(Provided text Opens)

- Developer: SuperEmpire Interactive Inc.
- Publishers: XS Games, Big Fish Games, Piko Interactive
- Designer: Ilia Stepanov
- Programmers: Ilia Stepanov; Anton Krasnogor
- Artists: Igor Kolomeytsev; Michael Saburov
- Composer: Denis Borzenkov
- Platforms: Windows; PlayStation 2
- Release: Windows: 2003 PlayStation 2: 2004
- Genres: Strategy, Tactics, Fantasy Chess
- Modes: Single-player, multiplayer

= War Chess =

2003 video game

War Chess (also known as Магические шахматы in Russian and Wizard Chess in English) is a fantasy-themed, chess-based strategy and tactics video game developed by SuperEmpire Interactive Inc. in 2003 and published by XS Games, Big Fish Games and Piko Interactive.

== Gameplay ==
War Chess combines traditional chess rules with fantasy elements. Instead of the classic black and white pieces, two fantasy armies face each other, such as humans and elves against undead creatures.

The game features include:
- A total of 11 different arenas to play on, such as forest, desert, ice, lava, Treasure Cave.
- Full 3D graphics with rotatable camera perspectives.

(Provided text Closes)
(Record set Opens)

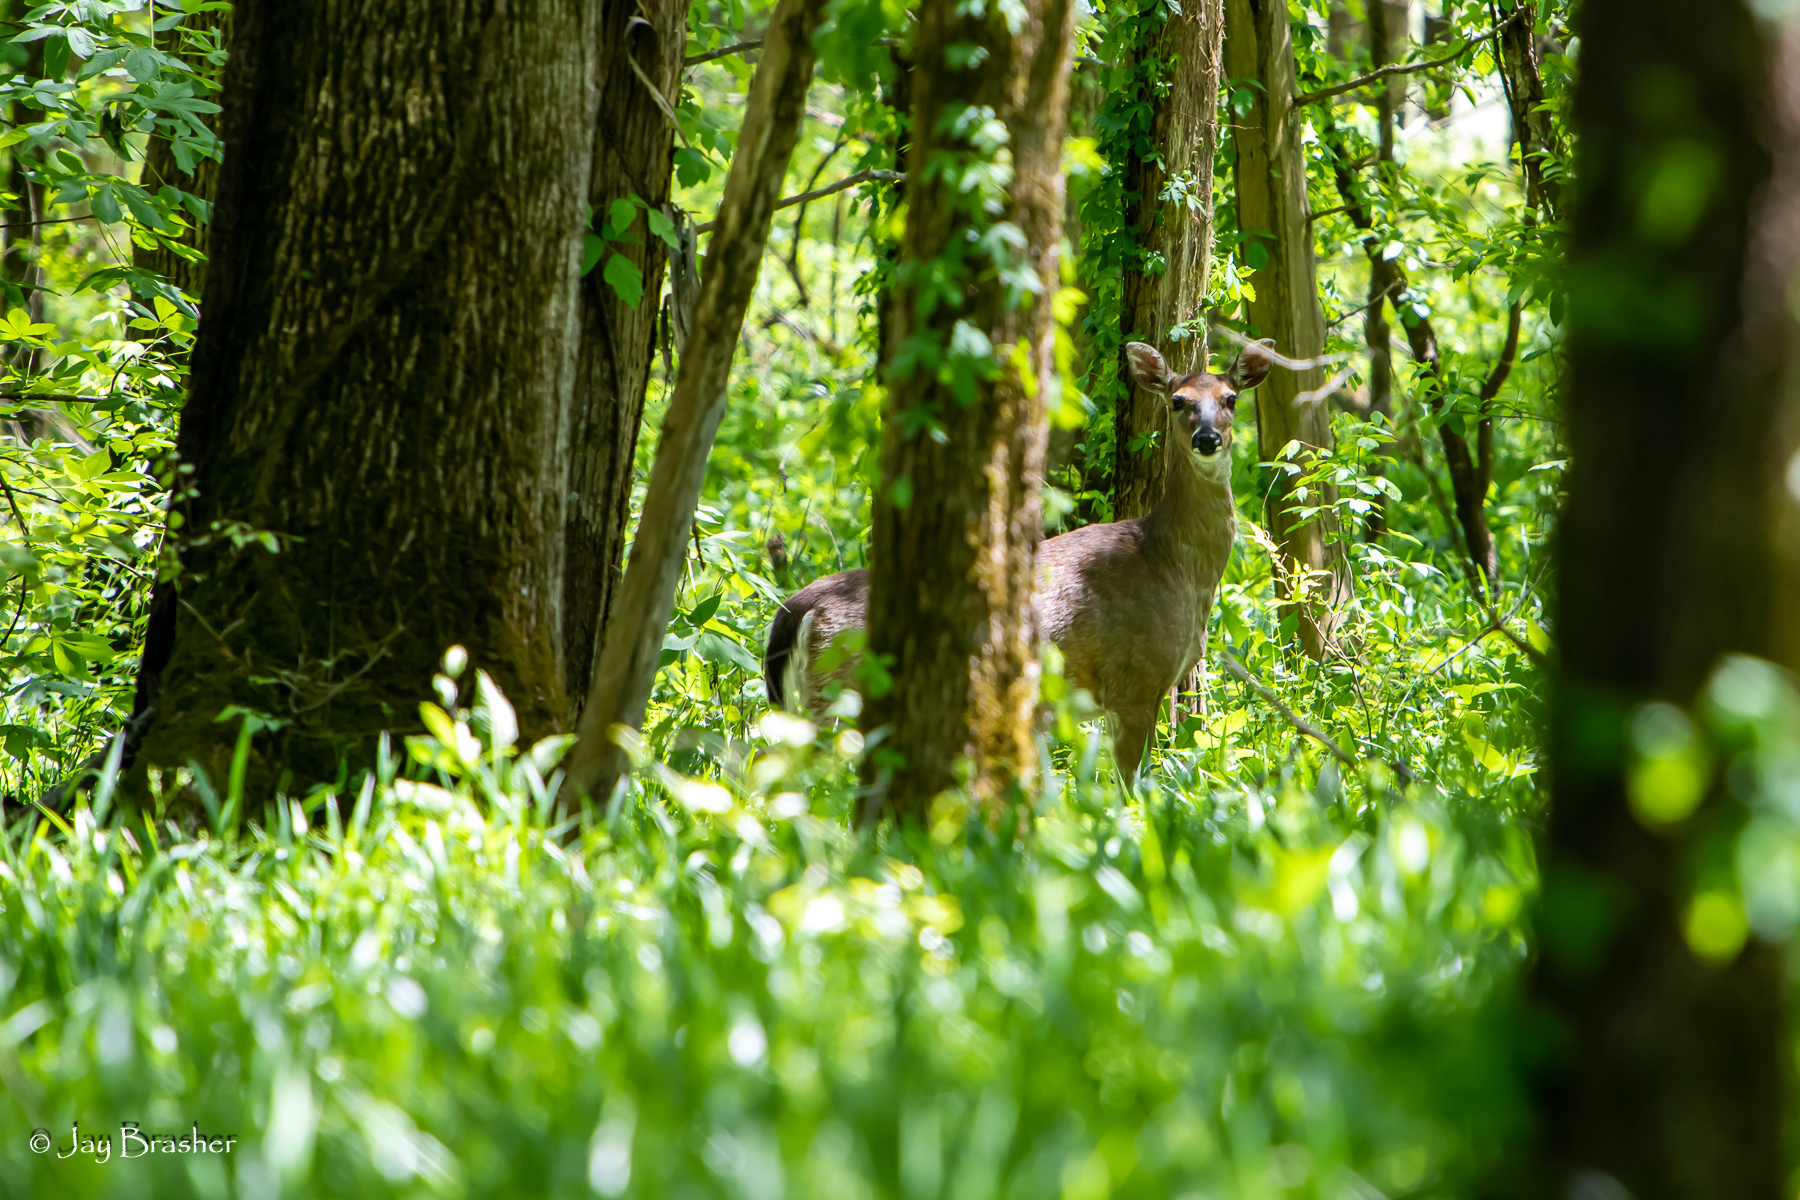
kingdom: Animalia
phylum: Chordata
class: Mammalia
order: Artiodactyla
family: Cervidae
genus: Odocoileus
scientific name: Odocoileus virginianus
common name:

(Record set Closes)
(Record set Opens)

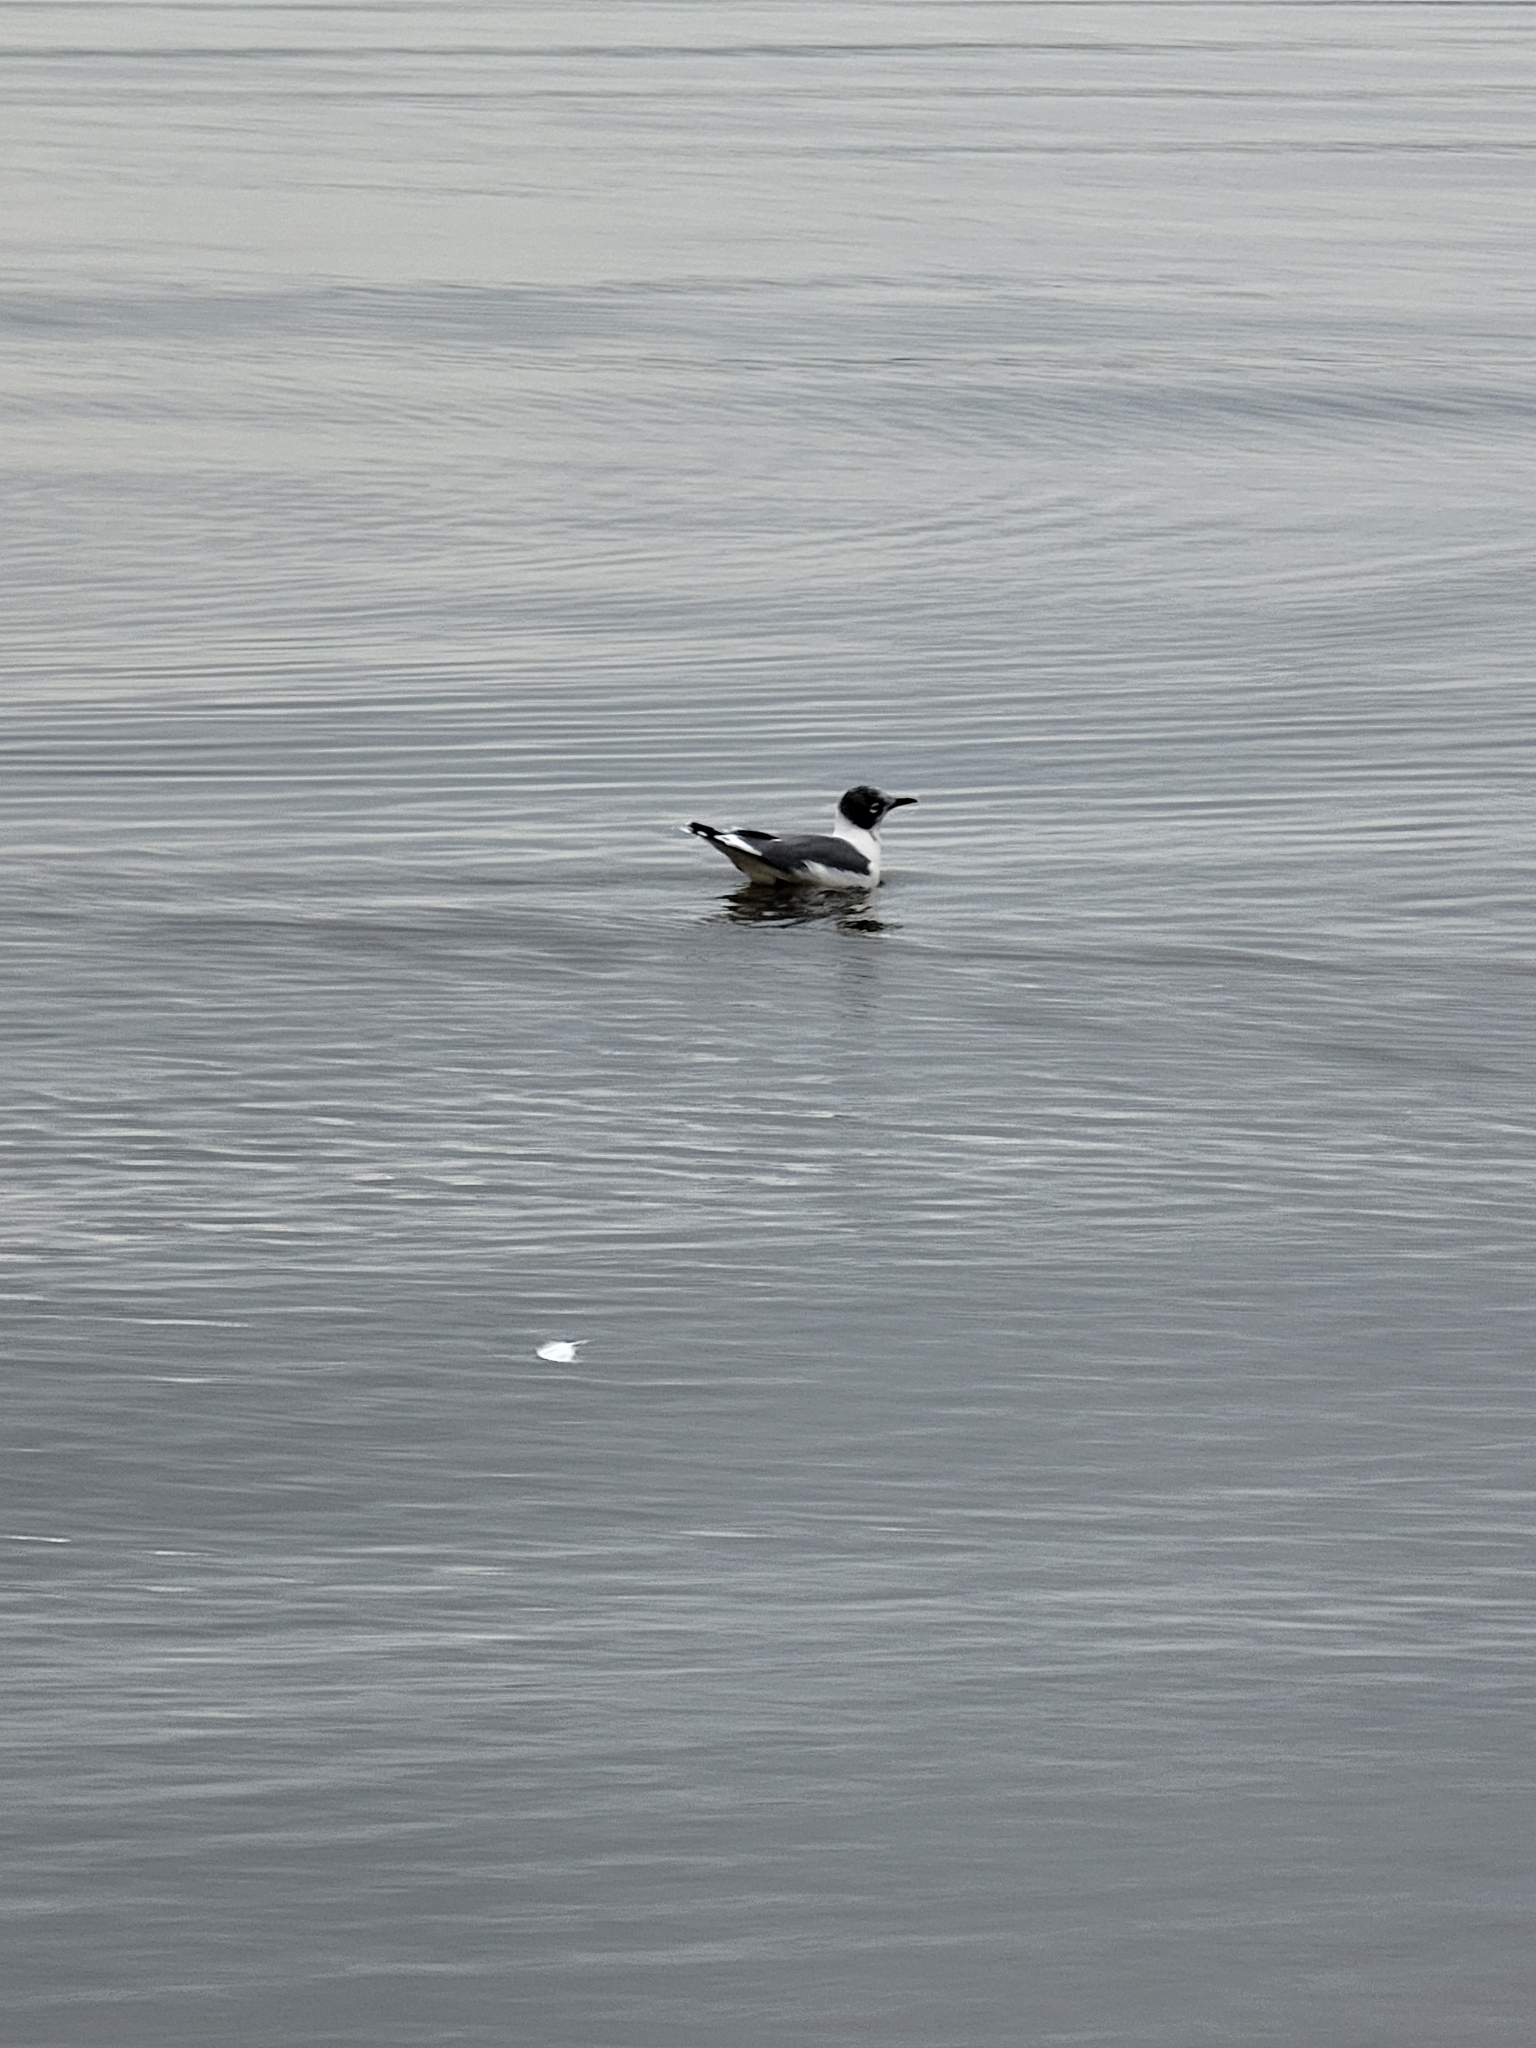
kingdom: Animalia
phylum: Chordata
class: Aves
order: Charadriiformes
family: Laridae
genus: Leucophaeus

(Record set Closes)
(Record set Opens)

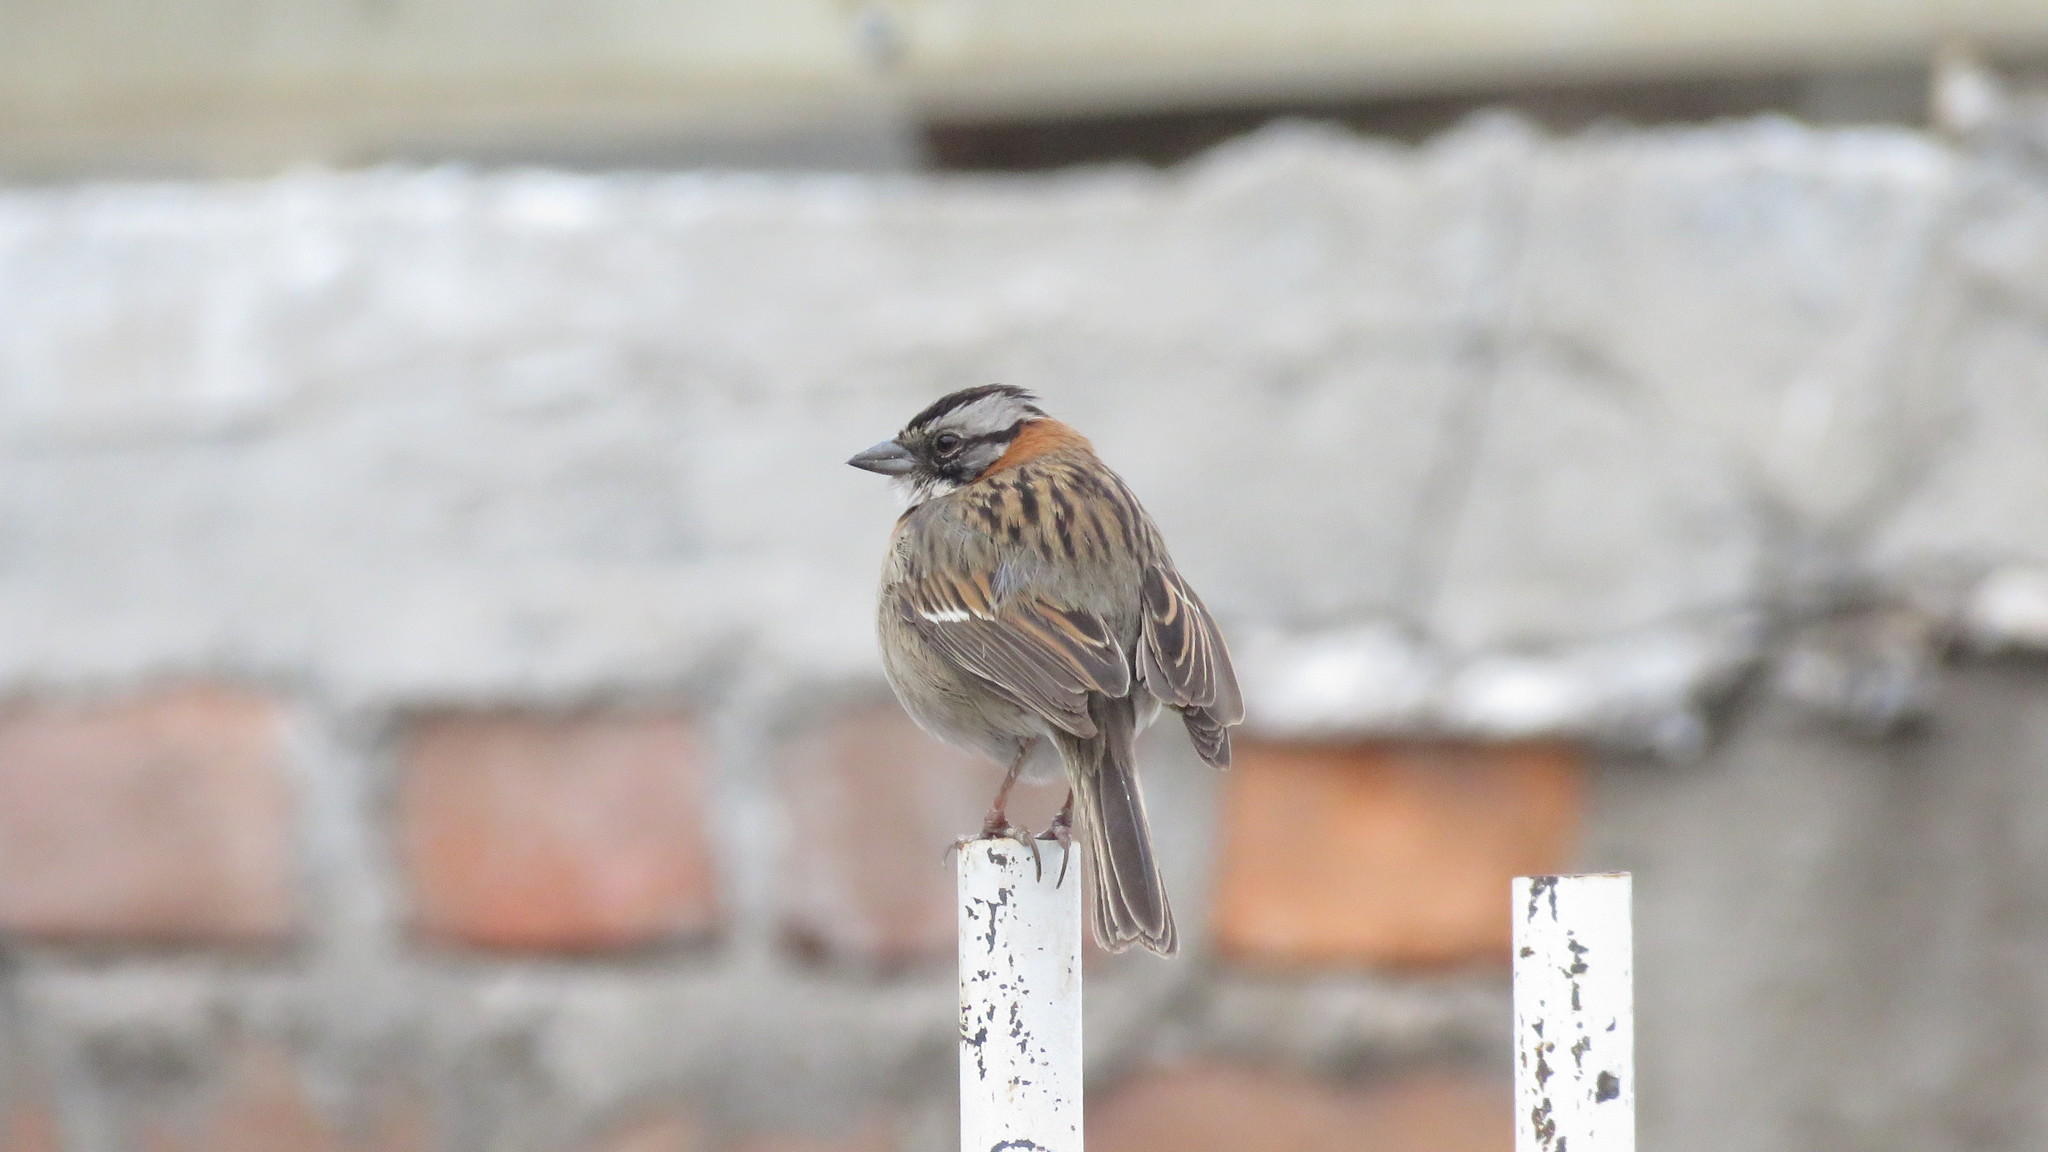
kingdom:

(Record set Closes)

_How to complete this task_
Resume the War Chess article with the next sentences after its last line.

_Result of the exercise_
- A difficulty slider allowing the single-player mode to adapt to the player's skill level.
- Multiplayer options: hot-seat on the same computer, LAN play, and online matches.

== Development and release ==
The game was developed by Moscow, Russia-based studio SuperEmpire Interactive Inc. War Chess was first released for Windows in 2003, followed by a PlayStation 2 version in 2004. Over time, it was distributed through multiple publishers, including Big Fish Games for the PC platform.

== Legacy ==
The fantasy chess concept of the game is often compared to classics like Battle Chess, though War Chess distinguishes itself with its variety of arenas and visual diversity. Its continued availability on platforms such as GOG.com and Big Fish Games has preserved its appeal for nostalgic players.